First of all, it’s quite easy to make a chroot. Syntax is like this:

sudo debootstrap --arch=i386 hardy \
    /wherever/you/want/to/put/the/chroot \

http://your.isp.mirror/pub/ubuntu

When chrooting into the environment for the first time (and upon subsequent reboots of your computer, as well), you should run the following commands first outside the chroot, otherwise you can get quite strange errors. (Source: Ubuntu 6.06 Live CD customisation guide)

mount -t proc none path_to_chroot/proc/
mount -t sysfs none path_to_chroot/sys/
mount -o bind /dev path_to_chroot/dev/

Also, to get X apps working, type this outside your chroot:

xhost +
mount -o bind /tmp wherever_your_chroot_is/tmp/

I once had a problem with installing the dbus package. For some reason, the dbus-daemon process just bombed out. Eventually, I found the problem was related to forgetting to mount the /proc and /sys directories, so don’t forget to run the above lines.

If Perl complains while being invoked (for example, when installing packages), run the following commands:

export LC_ALL=C
sudo dpkg-reconfigure locales

Your chroot environment may or may not be able to access the internet. In order for it to translate host names (www.google.com) to IP addresses (66.102.7.104) it needs to know about your DNS server.

From outside your chroot environment, run the following:

sudo cp /etc/resolv.conf wherever_your_chroot_is/etc/

resolv.conf is a configuration that simply contains the IP addresses of the DNS servers that the computer knows about. Normally, whenever you connect to a Local Area Network and use DHCP to get an IP address, the resolv.conf file is automatically updated. Because the chroot uses the already-existing network, it doesn’t have to use DHCP, but that means the resolv.conf doesn’t get updated automatically.

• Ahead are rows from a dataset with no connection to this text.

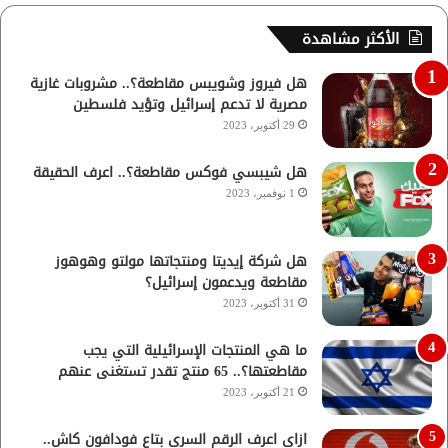
الأكثر مشاهدة
هل فيروز وشويبس مقاطعة؟.. مشروبات غازية
مصرية لا تدعم إسرائيل وتؤيد فلسطين
29 أكتوبر، 2023
هل شيبسي فوكس مقاطعة؟.. اعرف الحقيقة
1 نوفمبر، 2023
هل شركة إيديتا ومنتجاتها مولتو وهوهوز
مقاطعة ويدعمون إسرائيل؟
31 أكتوبر، 2023
ما هي المنتجات الإسرائيلية التي يجب
مقاطعتها؟.. 65 منتج تقدر تستغنى عنهم
21 أكتوبر، 2023
ازاي اعرف الرقم السري بتاع فودافون كاش..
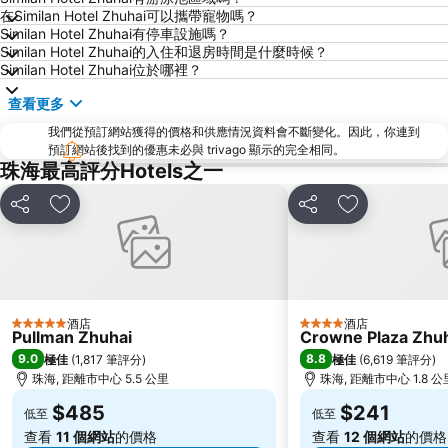
在Similan Hotel Zhuhai可以攜帶寵物嗎？
Gongkoubeian
澳門外港客運碼頭
Similan Hotel Zhuhai有停車設施嗎？
澳門格蘭披治大賽車
澳門旅遊塔
Similan Hotel Zhuhai的入住和退房時間是什麼時候？
Similan Hotel Zhuhai位於哪裡？
斗門區
珠海金灣機場
查看更多
金灣區
九洲港
我們從預訂網站獲得的價格和供應情況資料會不斷變化。因此，你連到
議事廳前地
大嶼山
預訂網站後找到的優惠未必與 trivago 顯示的完全相同。
珠海景山公園
澳門國際機場
珠海最高評分Hotels之一
金蓮花廣場
Zhuhai xiangzhou coach station
分享
放到收藏夾
分享
放到收藏夾
Tai O
Chimelong International Ocean Tourist Resort
媽閣廟
Tung Chung Metro Station
CityGate Outlet
圓明新園
主教山聖堂
總統娛樂場
酒店
酒店
5 星級
4 星級
Pullman Zhuhai
Crowne Plaza Zhuha
井岸
Asia World Expo Center
9.0
8.8
極佳
(
1,817 筆評分
)
極佳
(
6,619 筆評分
)
珠海美人魚雕像
大炮臺
珠海, 距離市中心 5.5 公里
珠海, 距離市中心 1.8 公
Casino Babylon
Zhuhai Sandie Waterfalls
$485
$241
低至
低至
The Third Affiliated Hospital Sun YatSen University
Sun Yat-sen University
查看
11 個網站
的價格
查看
12 個網站
的價格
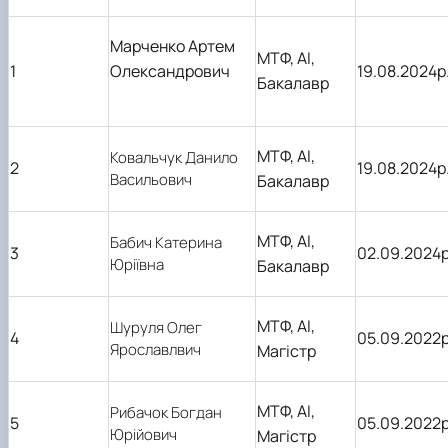
Марченко Артем
МТФ, АІ,
1
Олександрович
19.08.2024р
Бакалавр
МТФ, АІ,
Ковальчук Данило
2
19.08.2024р
Васильович
Бакалавр
МТФ, АІ,
Бабич Катерина
3
02.09.2024
Юріївна
Бакалавр
МТФ, АІ,
Шуруля Олег
4
05.09.2022
Ярославлвич
Магістр
МТФ, АІ,
Рибачок Богдан
5
05.09.2022
Юрійович
Магістр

If you’re using approx to cache your packages, or your ISP mirrors Ubuntu, copy your local sources.list file into the chroot (be careful if your distro version is different to the distro inside the chroot) so as to download from the same location:

sudo cp /etc/apt/sources.list wherever_your_chroot_is/etc/apt/

Now, if you want to boot into the chroot later on, you’ll find that you have no way to log on. That’s because there is no root password set by default. You’ll want to set it from inside the chroot:

passwd root

That’s all I have for now. If anybody has any improvements they want to suggest, please tell me in the comments, so I can add it to the article!

Soon to come: a script I wrote which automates most of this!